Extend the interview below with Juliette and Kévin about their album Narcose, writing what follows its final question.

-- START OF ARTICLE --

Juliette: Feminism has been an important part of my identity since my adolescence. This was actually the topic of my master’s thesis in sociology. Still today, I keep on studying the topic and write articles for an association.

Once you put your ‘gender’ glasses on, you don’t see the world the same way. You start to perceive the inequalities between men and women, the ones you could not see before even if you could feel them: to be cut off when you speak, receiving comments on your body, or heavier acts like sexual violence. There are way too many examples…

Several of our songs deal with this topic: “Filles” is about the most recent feminist wave, “Nuit” is about women’s position in public spaces, and “Soldat” deals with rape and the necessity to punish sexual crimes, which is not the case today.

Otherwise, we also sing about desire and love in “Vogue”, “Fauve” and “Infini” with a question that haunts me: is the paradigm of a longlife couple viable? Can the individual really blossom?

Lastly, our track “Justice” takes a global look on a society that perpetually sends back some injunctions.

“Justice” was already present on your excellent debut EP Vermillon. With its storm of synths, it sounds really tormented and depicts a beautiful contrast with Juliette’s caressing vocals. This duality is actually present on most of your songs but I wonder how you build it. In your duo, who is the fire and who is the water?

Kévin: It’s true that Juliette and I are bringing two different energies in this project, for the composition but also on stage. Juliette is in charge of the melodies and lyrics, she plays the piano and the guitar, often in arpeggios and her voice is very sensitive.

I take care of the arrangements and rhythmic sections which I play with drums and machines on stage. People are often telling us that the contrast is surprising and particularly strong on stage. Our music relies on this fragile balance, so we can both find our own space. I would say Juliette is the Water, it’s moving and evanescent and I am the Fire, raw and violent. Yet, do not forget that Water extinguishes Fire.

Then comes “Narcose”, the song that gives the name to the album. Why?

Juliette: Narcose is the raptures of the deep. A reversible alteration in consciousness that occurs while diving at depth. This mirrors the transition from reality to dreams, madness. The song is about letting go, the pleasure of forgetting the world. It’s a different song from the others as it doesn’t profess to improve yourself and change the world but rather to let loose without asking any questions. It’s like breathing under water.

We chose this title for the album because this subtle transition feeds into the rest of the album too. Indeed, in each song, we start from a critical situation and evolve towards something more beautiful.

When I read the title “Croisades”, I thought this song was going to be a tempestuous one but it was actually a very nostalgic ballad about the effects of time on relationships. You know each other for many years now and there’s this obvious alchemy between the two of you. So it’s time for some confessions (yes we are too curious): tell us a bit more about the little quirks and flaws of your music partner?

-- END OF ARTICLE --
-- START OF EXTRACTED MATERIAL --

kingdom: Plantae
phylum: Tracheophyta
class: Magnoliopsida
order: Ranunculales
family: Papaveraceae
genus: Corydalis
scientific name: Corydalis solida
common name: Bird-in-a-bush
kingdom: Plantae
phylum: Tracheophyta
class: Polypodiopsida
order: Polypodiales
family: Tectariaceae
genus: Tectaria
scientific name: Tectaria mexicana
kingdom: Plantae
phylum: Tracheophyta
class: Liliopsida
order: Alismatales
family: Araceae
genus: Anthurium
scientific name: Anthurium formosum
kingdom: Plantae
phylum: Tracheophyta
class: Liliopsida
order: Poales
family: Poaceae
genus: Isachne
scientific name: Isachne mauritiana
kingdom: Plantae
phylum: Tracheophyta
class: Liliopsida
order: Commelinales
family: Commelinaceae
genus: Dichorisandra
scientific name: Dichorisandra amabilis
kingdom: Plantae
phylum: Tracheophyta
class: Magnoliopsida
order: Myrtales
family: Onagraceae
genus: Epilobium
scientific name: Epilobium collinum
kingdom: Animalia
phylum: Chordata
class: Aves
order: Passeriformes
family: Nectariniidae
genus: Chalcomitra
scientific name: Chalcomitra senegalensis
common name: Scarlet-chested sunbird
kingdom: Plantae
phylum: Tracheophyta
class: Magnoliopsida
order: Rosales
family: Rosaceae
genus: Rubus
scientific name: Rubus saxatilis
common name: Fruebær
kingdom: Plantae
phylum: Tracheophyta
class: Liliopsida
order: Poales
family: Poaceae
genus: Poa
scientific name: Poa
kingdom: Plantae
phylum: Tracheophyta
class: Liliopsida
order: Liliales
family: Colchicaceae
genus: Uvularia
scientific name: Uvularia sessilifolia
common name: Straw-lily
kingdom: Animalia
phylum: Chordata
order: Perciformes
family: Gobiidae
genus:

-- END OF EXTRACTED MATERIAL --

## EXERCISE RESPONSE:
Juliette: We know each other very well indeed, we’re like brothers and sisters… and there are too many things to say about each other. Kévin, for instance, can seem to be quiet and shy, but if you know him very well, he is super funny! On stage, he can appear as tough but he is actually super sweet.

Kévin: Juliette is always late, works under pressure and is very messy. For instance, she loses her credit card every two months, forgets laptops stores and has some chewing gum on her passport (we almost could not go to China because of that), but she always falls back on her feet and hits the ground running.

Rive narcose album artwork

On “Soldat”, there’s this lost soldier wandering through what looks like a desert. You seem to announce the depletion of the earth’s most precious resource : water. Are we going to finish on another planet like on the artwork? Why did you chose these evocative visuals to illustrate “Narcose”?

Kévin: Water, in all its forms, is indeed very present on the album. Our name RIVE actually evokes this as well. Water represents life of course. The richest people will end up on another planet, the others…

Juliette: This artwork is another story of contrasts between this character, his flaws and this woman who maybe is a victim of patriarchy, laying down on a dry floor… And in the background, the sun, rising or setting, that is here to remind us that life is worth living and that there are still many things to discover.

To appreciate this album, you really need to use your imagination and own interpretation. Fun fact: I played your song “Infini” several times and each time I understood something different. Is there always a meaning, an underlying issue in your song or do you allow yourself to be purely conceptual and elusive at times?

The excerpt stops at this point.